Jory stood panting on the lawn, her hands on her knees. The Reisensteins’ dog barked twice and then there was no other sound to be heard. It was now as if nothing had ever happened to disturb this silent, wintry night—as if all the actors and players and all their little ecstasies and anguishes had been mysteriously whisked offstage in an instant. As if they had never even been. In a daze, Jory walked up to the porch and sank down on one of the snow-dusted steps. She could feel the shock of the cement’s freezing wetness seeping instantly through her pants and her underwear, past the bloody toilet paper, clear to her skin. Jory heard the front door open behind her and her father came out onto the stoop. He was now wearing his winter coat and carrying an old brown woolen one of her mother’s. “Put this on,” he said.

Jory didn’t move.

He leaned down and draped the wool coat over her shoulders. Then he sat down next to her on the step and then leaned over and carefully forced each of her arms through the coat sleeves, pulling the coat tightly around her and buttoning it to the collar.
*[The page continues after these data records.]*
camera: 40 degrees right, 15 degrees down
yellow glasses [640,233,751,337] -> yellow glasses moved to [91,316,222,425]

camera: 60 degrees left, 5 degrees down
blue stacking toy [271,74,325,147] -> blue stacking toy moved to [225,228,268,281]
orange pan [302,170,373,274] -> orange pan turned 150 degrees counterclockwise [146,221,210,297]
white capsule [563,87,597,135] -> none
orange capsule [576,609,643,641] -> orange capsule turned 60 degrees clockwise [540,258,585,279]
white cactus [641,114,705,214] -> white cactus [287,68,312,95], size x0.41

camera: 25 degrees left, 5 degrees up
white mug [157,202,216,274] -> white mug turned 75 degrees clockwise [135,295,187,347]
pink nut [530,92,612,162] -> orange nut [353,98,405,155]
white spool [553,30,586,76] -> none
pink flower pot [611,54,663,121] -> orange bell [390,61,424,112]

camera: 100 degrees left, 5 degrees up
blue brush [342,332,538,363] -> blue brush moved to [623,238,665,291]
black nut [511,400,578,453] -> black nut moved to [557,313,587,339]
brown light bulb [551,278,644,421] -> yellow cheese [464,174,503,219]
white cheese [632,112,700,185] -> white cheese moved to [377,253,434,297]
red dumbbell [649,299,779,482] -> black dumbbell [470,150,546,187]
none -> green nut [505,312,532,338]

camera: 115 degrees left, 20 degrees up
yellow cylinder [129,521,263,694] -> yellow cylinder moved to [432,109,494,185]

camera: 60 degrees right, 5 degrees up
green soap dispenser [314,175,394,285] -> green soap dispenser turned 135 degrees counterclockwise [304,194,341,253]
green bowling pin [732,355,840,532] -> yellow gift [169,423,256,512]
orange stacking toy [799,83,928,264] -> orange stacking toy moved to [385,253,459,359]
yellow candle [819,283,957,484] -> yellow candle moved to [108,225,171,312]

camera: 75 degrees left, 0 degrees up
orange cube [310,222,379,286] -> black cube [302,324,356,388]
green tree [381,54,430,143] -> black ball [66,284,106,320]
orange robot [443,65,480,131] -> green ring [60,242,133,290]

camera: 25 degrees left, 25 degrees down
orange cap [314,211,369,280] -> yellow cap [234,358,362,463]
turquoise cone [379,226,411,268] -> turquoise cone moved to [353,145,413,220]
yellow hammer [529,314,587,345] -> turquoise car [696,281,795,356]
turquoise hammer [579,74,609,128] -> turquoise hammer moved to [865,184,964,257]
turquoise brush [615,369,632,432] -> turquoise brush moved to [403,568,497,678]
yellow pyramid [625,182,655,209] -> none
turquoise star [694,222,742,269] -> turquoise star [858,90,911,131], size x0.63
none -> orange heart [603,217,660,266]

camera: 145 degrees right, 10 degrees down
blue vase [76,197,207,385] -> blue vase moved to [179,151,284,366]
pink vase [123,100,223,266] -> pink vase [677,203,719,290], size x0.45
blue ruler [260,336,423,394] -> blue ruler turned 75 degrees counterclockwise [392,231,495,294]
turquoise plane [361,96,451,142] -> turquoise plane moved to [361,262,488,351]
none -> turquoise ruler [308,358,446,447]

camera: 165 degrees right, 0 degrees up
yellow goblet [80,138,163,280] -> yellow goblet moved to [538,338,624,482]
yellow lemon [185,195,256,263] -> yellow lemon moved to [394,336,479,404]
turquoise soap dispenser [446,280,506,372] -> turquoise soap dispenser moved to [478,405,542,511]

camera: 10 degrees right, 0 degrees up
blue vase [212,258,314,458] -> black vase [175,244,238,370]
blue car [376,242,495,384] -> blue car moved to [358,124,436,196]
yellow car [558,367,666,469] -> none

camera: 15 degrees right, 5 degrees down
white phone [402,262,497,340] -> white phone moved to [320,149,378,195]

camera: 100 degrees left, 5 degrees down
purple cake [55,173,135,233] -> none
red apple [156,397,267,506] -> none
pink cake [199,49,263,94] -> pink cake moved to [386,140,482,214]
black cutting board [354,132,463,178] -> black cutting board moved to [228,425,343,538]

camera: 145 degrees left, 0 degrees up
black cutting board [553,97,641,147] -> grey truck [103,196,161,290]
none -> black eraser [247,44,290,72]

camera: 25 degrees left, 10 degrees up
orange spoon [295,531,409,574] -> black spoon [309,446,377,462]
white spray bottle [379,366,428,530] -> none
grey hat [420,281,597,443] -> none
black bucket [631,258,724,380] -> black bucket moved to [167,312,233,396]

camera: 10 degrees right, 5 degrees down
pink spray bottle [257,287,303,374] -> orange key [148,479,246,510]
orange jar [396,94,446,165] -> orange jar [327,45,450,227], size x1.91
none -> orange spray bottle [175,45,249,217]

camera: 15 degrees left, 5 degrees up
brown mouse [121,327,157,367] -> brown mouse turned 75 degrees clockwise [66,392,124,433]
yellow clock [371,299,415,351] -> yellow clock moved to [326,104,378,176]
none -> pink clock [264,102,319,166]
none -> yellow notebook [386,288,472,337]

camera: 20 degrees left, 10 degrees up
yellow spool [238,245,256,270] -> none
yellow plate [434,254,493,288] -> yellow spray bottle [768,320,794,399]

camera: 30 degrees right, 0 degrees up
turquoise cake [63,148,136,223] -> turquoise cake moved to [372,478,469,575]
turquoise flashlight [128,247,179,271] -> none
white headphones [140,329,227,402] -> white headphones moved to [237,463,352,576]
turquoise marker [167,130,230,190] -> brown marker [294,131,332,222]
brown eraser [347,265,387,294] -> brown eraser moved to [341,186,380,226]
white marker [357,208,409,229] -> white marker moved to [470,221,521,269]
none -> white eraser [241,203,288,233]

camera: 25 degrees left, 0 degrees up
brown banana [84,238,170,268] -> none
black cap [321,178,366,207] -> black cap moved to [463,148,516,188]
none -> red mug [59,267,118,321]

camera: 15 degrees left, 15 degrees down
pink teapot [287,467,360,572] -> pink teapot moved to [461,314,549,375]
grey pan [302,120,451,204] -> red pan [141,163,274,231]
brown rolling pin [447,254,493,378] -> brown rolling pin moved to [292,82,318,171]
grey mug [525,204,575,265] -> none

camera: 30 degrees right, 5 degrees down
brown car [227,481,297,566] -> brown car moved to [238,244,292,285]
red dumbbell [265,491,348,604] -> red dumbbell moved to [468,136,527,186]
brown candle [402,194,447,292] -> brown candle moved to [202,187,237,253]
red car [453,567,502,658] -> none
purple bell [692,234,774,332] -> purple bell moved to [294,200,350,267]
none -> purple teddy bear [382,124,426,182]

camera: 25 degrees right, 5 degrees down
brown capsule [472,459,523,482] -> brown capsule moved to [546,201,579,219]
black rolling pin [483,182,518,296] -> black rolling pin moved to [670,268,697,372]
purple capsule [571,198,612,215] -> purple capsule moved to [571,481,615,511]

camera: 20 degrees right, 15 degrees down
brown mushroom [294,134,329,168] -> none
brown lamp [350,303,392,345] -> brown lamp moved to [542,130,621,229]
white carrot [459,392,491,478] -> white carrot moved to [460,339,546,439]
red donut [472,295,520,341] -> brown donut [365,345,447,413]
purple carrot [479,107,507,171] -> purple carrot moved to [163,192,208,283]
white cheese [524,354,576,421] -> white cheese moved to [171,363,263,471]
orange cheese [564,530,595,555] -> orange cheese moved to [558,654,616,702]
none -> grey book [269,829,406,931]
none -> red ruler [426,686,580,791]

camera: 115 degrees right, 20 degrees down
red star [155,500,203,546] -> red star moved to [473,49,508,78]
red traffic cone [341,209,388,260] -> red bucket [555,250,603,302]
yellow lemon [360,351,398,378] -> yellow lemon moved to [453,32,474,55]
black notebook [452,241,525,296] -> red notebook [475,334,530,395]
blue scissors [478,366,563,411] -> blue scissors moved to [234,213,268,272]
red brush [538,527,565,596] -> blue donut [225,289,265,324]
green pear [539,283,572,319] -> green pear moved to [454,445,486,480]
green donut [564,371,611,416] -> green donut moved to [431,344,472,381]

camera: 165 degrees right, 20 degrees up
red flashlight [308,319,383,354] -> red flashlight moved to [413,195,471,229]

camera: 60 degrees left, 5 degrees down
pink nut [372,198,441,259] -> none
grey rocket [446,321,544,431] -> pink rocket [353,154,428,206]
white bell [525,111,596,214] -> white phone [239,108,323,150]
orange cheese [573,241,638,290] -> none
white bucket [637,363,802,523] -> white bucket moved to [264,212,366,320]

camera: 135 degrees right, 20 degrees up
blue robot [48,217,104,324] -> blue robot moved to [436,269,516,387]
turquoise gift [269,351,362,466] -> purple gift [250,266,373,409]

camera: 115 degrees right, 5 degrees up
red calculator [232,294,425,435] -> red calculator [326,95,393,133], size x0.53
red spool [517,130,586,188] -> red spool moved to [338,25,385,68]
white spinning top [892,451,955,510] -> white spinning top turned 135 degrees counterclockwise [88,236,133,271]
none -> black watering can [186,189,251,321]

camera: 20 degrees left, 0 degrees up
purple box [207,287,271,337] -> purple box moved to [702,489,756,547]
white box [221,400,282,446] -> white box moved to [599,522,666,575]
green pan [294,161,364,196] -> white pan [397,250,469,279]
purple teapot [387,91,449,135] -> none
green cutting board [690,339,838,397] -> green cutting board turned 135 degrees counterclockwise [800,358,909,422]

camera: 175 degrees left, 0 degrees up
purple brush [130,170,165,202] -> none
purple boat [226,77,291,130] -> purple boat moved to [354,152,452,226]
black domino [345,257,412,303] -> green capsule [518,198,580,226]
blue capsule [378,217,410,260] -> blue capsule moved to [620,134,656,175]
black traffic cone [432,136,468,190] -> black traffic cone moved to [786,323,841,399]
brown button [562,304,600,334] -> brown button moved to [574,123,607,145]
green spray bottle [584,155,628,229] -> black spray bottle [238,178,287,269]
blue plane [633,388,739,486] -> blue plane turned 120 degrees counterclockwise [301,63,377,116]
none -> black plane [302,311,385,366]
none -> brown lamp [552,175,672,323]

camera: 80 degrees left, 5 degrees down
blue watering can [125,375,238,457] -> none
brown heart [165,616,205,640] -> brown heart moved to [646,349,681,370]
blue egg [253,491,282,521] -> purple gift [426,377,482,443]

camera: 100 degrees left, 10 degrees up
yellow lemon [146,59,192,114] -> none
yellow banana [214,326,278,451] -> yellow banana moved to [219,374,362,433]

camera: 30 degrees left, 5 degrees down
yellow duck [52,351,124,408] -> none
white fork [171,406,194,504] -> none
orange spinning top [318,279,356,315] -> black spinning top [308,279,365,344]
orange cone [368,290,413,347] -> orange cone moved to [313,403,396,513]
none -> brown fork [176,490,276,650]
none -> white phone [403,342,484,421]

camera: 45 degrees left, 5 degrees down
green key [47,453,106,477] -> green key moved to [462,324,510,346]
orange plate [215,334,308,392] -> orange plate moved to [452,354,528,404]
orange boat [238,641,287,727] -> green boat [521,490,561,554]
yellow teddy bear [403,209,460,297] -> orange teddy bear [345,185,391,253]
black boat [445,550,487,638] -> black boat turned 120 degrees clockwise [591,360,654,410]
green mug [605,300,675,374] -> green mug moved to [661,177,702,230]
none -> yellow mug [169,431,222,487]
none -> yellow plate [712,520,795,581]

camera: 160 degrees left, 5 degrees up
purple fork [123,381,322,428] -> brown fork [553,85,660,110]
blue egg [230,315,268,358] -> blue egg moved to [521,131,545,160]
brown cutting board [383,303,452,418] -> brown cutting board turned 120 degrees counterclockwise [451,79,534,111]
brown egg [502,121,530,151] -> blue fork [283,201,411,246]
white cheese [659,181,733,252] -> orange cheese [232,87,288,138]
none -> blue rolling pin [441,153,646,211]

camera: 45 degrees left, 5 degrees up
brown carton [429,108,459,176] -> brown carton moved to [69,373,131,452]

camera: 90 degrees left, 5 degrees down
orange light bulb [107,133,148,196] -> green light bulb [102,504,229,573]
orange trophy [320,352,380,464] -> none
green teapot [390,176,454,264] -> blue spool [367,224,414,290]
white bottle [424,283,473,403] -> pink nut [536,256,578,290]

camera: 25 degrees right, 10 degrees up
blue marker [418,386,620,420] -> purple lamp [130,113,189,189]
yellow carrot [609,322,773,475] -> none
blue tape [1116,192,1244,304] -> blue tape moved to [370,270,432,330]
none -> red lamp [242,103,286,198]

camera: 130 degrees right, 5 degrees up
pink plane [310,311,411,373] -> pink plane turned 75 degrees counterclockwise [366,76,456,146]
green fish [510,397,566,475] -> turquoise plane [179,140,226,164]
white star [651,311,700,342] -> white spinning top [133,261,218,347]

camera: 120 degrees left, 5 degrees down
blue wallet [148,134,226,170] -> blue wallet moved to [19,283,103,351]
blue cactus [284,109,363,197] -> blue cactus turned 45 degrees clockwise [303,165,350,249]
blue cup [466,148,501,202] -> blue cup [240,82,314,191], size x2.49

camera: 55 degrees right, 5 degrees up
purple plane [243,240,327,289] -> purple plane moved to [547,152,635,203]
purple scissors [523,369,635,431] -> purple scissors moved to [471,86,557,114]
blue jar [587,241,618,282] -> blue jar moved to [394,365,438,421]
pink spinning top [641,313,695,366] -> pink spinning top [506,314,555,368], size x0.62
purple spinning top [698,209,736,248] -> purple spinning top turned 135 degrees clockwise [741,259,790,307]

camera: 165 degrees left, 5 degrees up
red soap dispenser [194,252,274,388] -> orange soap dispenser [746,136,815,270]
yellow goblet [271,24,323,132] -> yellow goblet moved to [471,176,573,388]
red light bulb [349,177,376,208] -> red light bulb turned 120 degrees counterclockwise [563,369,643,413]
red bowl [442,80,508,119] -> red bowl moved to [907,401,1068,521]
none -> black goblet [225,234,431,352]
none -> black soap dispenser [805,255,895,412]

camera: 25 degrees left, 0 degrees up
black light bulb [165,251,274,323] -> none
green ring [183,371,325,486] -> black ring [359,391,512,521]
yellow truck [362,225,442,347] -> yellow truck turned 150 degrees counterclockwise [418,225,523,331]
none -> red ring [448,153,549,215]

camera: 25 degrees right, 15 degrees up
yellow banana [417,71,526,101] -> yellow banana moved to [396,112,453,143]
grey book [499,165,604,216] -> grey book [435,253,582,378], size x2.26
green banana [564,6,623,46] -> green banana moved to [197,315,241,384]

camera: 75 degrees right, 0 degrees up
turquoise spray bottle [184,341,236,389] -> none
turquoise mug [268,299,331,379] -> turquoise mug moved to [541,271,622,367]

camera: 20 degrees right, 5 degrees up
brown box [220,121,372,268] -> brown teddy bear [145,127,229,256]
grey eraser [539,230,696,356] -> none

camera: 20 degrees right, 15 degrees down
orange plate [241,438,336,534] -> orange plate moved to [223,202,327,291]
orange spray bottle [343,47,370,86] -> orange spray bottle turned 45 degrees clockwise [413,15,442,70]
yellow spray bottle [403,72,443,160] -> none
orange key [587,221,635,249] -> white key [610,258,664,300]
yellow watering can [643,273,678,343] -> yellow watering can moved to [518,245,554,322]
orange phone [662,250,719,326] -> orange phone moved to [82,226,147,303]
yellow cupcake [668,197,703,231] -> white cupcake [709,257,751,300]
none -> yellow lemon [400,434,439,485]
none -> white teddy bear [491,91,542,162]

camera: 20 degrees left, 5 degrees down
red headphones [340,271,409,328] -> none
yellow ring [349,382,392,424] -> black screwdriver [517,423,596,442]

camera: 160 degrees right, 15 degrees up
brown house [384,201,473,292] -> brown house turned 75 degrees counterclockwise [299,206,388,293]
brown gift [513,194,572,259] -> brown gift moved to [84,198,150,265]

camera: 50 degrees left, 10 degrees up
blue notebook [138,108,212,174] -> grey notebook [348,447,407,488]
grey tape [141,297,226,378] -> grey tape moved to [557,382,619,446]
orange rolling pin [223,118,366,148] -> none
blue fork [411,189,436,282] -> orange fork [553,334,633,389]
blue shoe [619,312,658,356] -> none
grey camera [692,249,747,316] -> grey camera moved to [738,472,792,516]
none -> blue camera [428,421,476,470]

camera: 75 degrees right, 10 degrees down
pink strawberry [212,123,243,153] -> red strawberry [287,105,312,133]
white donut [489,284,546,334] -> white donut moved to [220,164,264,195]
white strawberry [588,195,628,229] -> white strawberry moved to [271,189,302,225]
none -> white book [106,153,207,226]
“You promised you wouldn’t call the police.” Jory’s words came out in a strangled choke. “You
promised
.”

Her father stared straight ahead. He said nothing and he didn’t even try to smile.

“He doesn’t need to go to jail!” Jory felt as if she were pleading with someone far more important than her father—with God, or a judge, someone who could repeal judgments or commute sentences.

This statement seemed to reanimate her father. “Jory, I don’t even know where to begin.” He stared at her as if trying to decide what to say. Finally, he held up his index finger. “Number one, he has a record. Ed Hewett says he was involved in some kind of bad drug-dealing business down in Texas. And number two, this is
in addition
to the fact that he was keeping your sister—who is a minor—at that house full of reprobates and runaways.”